Southbound München-Nürnberg-Express trains (to Ingolstadt and Munich) depart from platform 4, northbound trains on that line (to Nuremberg) depart from platform 1. The Allersberg-Express trains always depart from platform 1.

Both platforms are equipped with passenger shelters, a short-distance ticket machine and several ticket cancellation machines. There is no staff present on the station. The only permanent structures apart from the passenger shelters are a substation of the electronic signal box and a GSM-R transmitter.

A road tunnel and a passenger subway cross underneath the tracks. Both platforms are accessible with two stairwells and a ramp each.

Allersberg (Rothsee) is one of the four stations in Germany that can be passed through at a speed of 300 km/h. The other stations are Kinding (Altmühltal) (south on the line) and Limburg Süd and Montabaur on the Cologne-Frankfurt line.

== Local transport ==

The station is situated adjacent to the A9 autobahn junction Allersberg. There are six bus stands and 112 bicycle ranks at the station. Furthermore, there are 286 parking bays with an electronic guidance system and a cycle path connecting the station to the Rothsee recreation area.

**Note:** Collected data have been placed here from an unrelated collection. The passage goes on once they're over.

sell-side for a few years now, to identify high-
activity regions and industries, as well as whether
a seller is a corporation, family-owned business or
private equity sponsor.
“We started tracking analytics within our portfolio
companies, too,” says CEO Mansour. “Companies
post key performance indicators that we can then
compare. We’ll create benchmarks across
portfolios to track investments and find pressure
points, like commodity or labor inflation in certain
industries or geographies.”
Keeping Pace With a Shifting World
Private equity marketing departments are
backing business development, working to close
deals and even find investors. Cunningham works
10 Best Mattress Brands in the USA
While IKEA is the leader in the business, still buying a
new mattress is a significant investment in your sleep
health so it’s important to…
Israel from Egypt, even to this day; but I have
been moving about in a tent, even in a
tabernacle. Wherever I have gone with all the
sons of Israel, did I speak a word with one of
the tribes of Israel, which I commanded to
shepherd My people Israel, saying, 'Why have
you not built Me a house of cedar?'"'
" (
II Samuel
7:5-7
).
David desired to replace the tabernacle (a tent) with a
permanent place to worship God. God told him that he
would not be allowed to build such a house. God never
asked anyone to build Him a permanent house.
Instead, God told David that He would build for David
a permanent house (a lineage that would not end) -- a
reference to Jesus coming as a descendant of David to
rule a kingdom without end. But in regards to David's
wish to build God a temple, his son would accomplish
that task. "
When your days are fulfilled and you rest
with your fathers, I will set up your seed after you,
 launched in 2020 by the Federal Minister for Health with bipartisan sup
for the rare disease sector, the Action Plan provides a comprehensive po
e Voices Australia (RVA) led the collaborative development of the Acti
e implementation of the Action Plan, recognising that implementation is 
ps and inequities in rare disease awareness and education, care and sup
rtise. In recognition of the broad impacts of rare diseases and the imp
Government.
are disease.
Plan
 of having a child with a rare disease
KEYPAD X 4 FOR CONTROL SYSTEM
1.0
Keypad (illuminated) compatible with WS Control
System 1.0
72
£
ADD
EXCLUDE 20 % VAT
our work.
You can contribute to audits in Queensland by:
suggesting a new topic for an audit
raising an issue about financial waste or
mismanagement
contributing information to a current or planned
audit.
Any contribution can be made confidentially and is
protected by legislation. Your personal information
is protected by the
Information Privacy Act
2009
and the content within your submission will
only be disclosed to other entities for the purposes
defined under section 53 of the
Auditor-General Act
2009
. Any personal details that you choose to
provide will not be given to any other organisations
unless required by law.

Seven bus lines connect the station to local towns and villages. Apart from the connection to Allersberg, bus lines operate to Thalmässing, Greding, Heideck, Pyrbaum and Freystadt. Two lines connect the station to the two main towns in the area, Neumarkt in der Oberpfalz and Roth. One bus line also connects to Hilpoltstein, with yet unknown consequences for the Roth-Hilpoltstein railway.